### Aufgabenstellung:
Geben Sie aus dem unten stehenden Interview alles von „Und dann hat“ bis hinunter zu „mit ihm arbeiten.“ wörtlich wieder.

In knapp vier Jahren vom Free & Easy-Festival im Backstage zur Münchner Olympiahalle. Da könnt ihr euch durchaus auf die Schulter klopfen. Tut ihr das?

Marco: Man ist ja sowieso mit dem Leben beschäftigt. Und so viel Einfluss auf das Leben nimmt es nicht mehr. Das war mal, wie wir jünger und unerfahren waren. Irgendwo sind die Dimensionen dann halt absurd. Ob ich jetzt vor 5.000 oder 10.000 oder 20.000 spiele, das macht eigentlich keinen Unterschied mehr. Es sind sowieso Zahlen, die man nicht mehr verarbeiten kann.

Geht ihr da als Musikfans selbst anders ran? Ich kann mir vorstellen, dass euch als Privatperson ein Club-Konzert immer noch lieber ist als ein Konzert in einer Multifunktionshalle, oder?

Marco: Ich bin durchaus offen für jedes musikalische Erlebnis. Ich finde kleine Konzerte aufregend, aber genauso auch große. Mit vielen Menschen dastehen, entwickelt eine ganz eigene Macht und Schönheit. Ich habe mir sehr gerne Elton John in der Stadthalle angeschaut. Da hatte ich gar nichts dagegen.

Bleiben wir beim Visuellen. In euren Musikvideos aber auch live gibt es diese wiederkehrende Figur der Bauta mit ihrer prägnanten Maske. Das war ja eine Maske u.a. für geheime Stimmabgaben, gleichzeitig konnte man bei Festen durch die bestimmte Form auch ganz wunderbar ungeniert trinken und essen. Was hat es damit auf sich?

Marco: Am Anfang war es so, dass wir einige Videokonzepte hatten. „Schick mir die Post“ war glaube ich eines der ersten. Aber es hat irgendwas gefehlt. Es war plump und naiv. Es hat sich so angefühlt, als würde etwas in dieser Feststimmung fehlen, etwas Düsteres. Auch etwas, was in der Musik liegt. Es gibt ja auch etwas Verletztes oder Finsteres in der Musik und zum Teil in den Texten. Das haben wir in dieser Maske und in dieser Figur gesehen.

Und dann hat sich das verselbstständigt?

Marco: Die Figur ist zu einem Begleiter geworden. Sie hat es ja auch auf ein Albumcover geschafft. Es gab immer wieder Ideen diese Figur zu beerdigen. Wir haben sie ja auch einmal verbrannt. Aber diese Figur geht nicht weg. Diese finstere Gestalt fesselt uns. Dabei hat es nicht den beschriebenen historischen Hintergrund, nein. Aber wunderschön ist die Geschichte dazu. Diese Figur hat eine einfache und eindrucksvolle Symbolkraft. Deswegen hat das sehr gut gepasst. Wir nennen ihn immer den Tod oder den Fährmann. Ich würde gerne nochmal mit ihm arbeiten.

Stichwort Schmerz und Finsternis. Bei den Konzerten gibst du Marco, dich gerne soulig. Man fühlt sich fast an Beyoncé erinnert, wenn du die Tonleiter rauf und runterschreitest.

Marco: Wow, das habe ich noch nie gehört. Wahnsinn, danke!

### Ausgangsdaten:
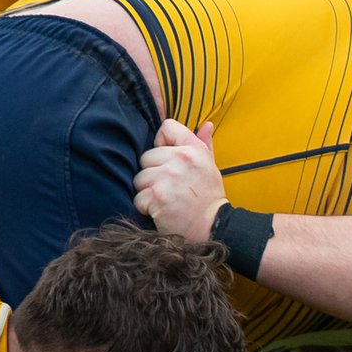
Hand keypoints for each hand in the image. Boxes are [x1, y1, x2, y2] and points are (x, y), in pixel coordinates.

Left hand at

### Schriftliche Antwort:
Und dann hat sich das verselbstständigt?

Marco: Die Figur ist zu einem Begleiter geworden. Sie hat es ja auch auf ein Albumcover geschafft. Es gab immer wieder Ideen diese Figur zu beerdigen. Wir haben sie ja auch einmal verbrannt. Aber diese Figur geht nicht weg. Diese finstere Gestalt fesselt uns. Dabei hat es nicht den beschriebenen historischen Hintergrund, nein. Aber wunderschön ist die Geschichte dazu. Diese Figur hat eine einfache und eindrucksvolle Symbolkraft. Deswegen hat das sehr gut gepasst. Wir nennen ihn immer den Tod oder den Fährmann. Ich würde gerne nochmal mit ihm arbeiten.